Return all the data verbatim but without images.

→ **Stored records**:

****************

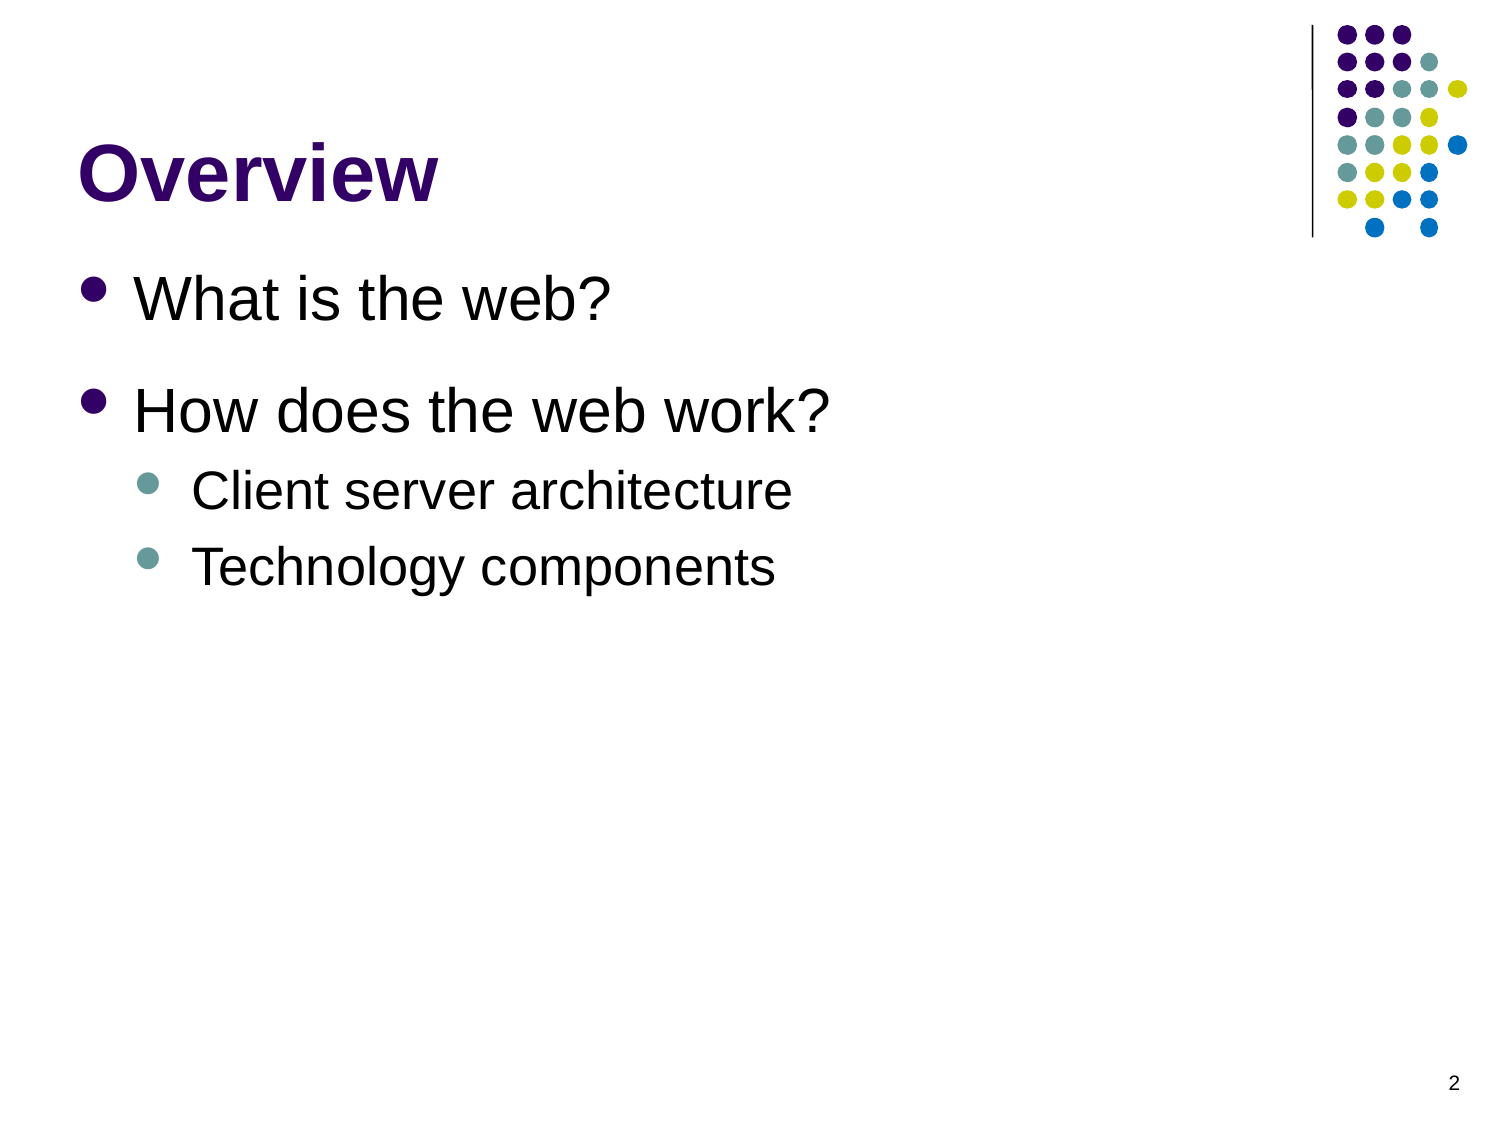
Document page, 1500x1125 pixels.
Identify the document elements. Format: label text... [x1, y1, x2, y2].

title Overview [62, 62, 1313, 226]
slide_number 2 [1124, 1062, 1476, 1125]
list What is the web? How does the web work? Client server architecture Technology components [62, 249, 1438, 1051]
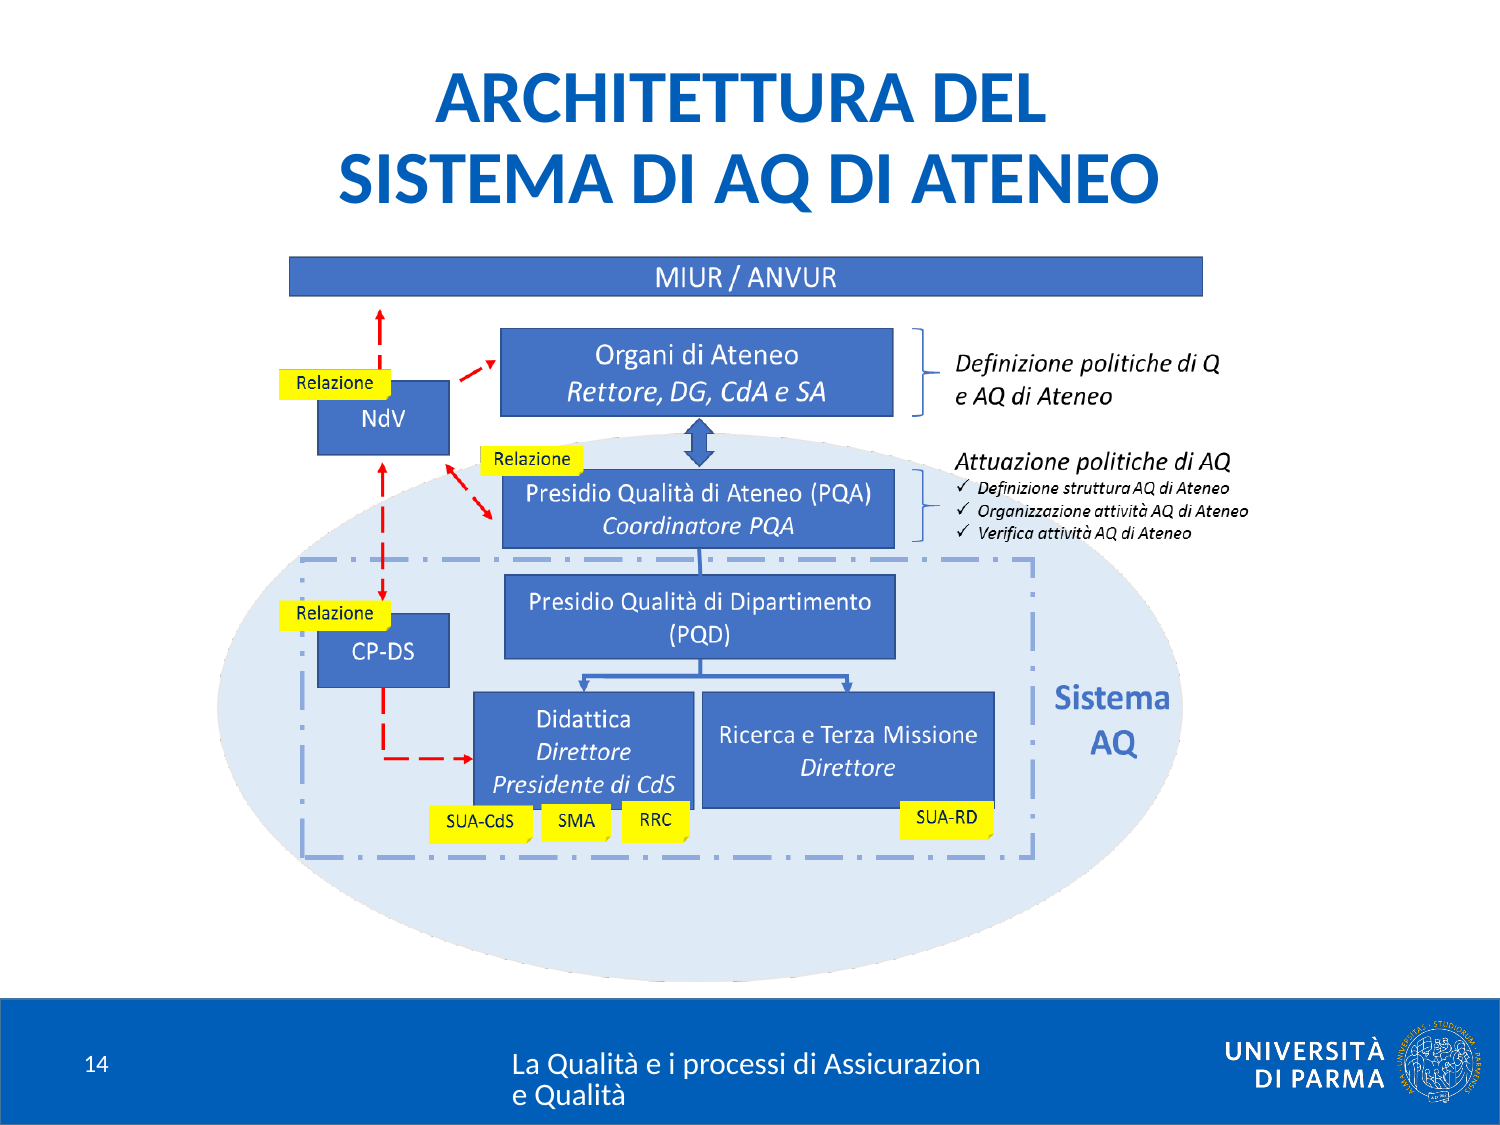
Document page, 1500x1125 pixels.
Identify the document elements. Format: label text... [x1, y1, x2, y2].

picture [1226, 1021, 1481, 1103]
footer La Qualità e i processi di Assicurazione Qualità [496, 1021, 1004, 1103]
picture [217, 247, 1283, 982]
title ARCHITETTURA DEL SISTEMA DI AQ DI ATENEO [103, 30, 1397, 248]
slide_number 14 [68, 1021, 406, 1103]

****************

→ **Your solution**:
Document page, 1500x1125 pixels.
Identify the document elements. Format: label text... [x1, y1, x2, y2].

title Overview [62, 62, 1313, 226]
slide_number 2 [1124, 1062, 1476, 1125]
list What is the web? How does the web work? Client server architecture Technology components [62, 249, 1438, 1051]
Document page, 1500x1125 pixels.
Identify the document elements. Format: label text... [x1, y1, x2, y2].

picture [1226, 1021, 1481, 1103]
footer La Qualità e i processi di Assicurazione Qualità [496, 1021, 1004, 1103]
picture [217, 247, 1283, 982]
title ARCHITETTURA DEL SISTEMA DI AQ DI ATENEO [103, 30, 1397, 248]
slide_number 14 [68, 1021, 406, 1103]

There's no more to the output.